Don't bother clearing spam out of the held queues, unless you're
visiting the queue for some other reason.  It's a waste of time.  Just
let it age out and disappear.  (Someone who didn't understand this once 
volunteered to help listadmin SVLUG panicked after 1 day and quit. 
She seriously thought she was obliged to visit the WebUI and check
mails all the time.)

Do _not_ bother adding _any_ (forged) spam senders to Mailman's roster
of 'List of non-member addresses whose postings will be immediately held
for moderation.'  Sometimes I check mailing lists third parties
administer on linuxmafia.com and find that roster clogged with entries
like 'candy1436543922 at marketing-triumphs.com'.  Folks, that was a 
_forged sender_.   As in, made up by some script for the occasion.
There's no reason -- zero -- to think that any additional spam would
ever be arriving that claimed to be from that sender, as there's a
near-infinite choice for them to use.  Don't waste your time, and don't
waste my machine's CPU cycles.  

(When I find that sort of junk in Mailman's rules for any list, I
retroactively remove it.)

Here's an amusing bit:  My MTA's rejection of spam is good enough that
most Mailman summary-of-held-mail reminder mails _don't reach me_ -- as
the summaries trigger filters, seeming way too spammy.  About once every
two weeks, SVLUG's Mailman instance decides my 'bounce score' for those
reminder mails is so high that it suspends delivery and advises me I'll
cease getting them in 14 weeks if I don't reconfirm that my mailbox is
still deliverable -- because it perceives each of my MTAs '551 Die
spammer die' rejections as a 'bounce'.

I could prevent this by whitelisting Mailman's sender at the level of
my MTA, but instead just re-enable delivery occasionally.

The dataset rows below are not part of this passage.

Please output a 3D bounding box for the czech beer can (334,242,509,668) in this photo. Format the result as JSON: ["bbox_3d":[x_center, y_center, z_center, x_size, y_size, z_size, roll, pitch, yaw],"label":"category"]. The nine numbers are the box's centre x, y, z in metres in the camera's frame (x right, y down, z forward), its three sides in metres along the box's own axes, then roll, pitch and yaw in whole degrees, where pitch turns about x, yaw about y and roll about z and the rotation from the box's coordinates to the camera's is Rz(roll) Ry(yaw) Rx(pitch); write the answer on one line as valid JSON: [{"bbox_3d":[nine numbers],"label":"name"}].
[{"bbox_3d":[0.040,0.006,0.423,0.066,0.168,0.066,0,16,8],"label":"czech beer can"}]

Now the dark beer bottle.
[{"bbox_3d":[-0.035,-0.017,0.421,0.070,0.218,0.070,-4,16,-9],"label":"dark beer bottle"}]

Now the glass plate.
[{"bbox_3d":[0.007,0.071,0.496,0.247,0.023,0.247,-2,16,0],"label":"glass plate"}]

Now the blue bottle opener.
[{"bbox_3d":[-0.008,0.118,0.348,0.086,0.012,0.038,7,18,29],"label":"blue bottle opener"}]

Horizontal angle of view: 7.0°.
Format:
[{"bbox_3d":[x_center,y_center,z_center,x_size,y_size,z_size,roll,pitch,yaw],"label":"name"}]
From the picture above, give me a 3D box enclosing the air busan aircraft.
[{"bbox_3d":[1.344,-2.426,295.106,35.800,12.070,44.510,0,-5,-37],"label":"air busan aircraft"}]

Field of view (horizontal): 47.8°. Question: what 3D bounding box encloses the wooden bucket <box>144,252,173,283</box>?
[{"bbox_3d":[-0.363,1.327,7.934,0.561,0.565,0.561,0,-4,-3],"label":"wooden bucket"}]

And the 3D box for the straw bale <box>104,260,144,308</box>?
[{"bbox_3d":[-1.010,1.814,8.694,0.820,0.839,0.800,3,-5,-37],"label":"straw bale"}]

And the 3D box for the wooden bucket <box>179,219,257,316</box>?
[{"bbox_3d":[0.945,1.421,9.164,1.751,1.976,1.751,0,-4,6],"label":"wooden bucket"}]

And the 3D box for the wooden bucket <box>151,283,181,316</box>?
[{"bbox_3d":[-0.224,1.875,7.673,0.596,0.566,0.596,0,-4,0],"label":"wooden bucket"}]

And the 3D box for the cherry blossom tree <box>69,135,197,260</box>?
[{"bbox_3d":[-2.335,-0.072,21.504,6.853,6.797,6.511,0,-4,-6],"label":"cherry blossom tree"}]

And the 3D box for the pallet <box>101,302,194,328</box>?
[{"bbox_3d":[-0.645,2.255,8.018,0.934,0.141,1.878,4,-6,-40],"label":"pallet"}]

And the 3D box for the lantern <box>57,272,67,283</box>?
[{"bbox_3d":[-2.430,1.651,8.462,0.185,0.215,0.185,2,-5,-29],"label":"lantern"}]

Anyway, summary:  You as the designer and operator of a machine not only
doing full-service SMTP but also running an MLM are going to get caught
in the crossfire of the spam war.  Expect it.  Be prepared to be
flexible in some cases (whitelisting) but in other cases to draw the
line and say 'no'.  And know that all antispam tricks have both costs
and limits in their effectiveness.

Welcome to the trenches.  Try not to get shot by either side.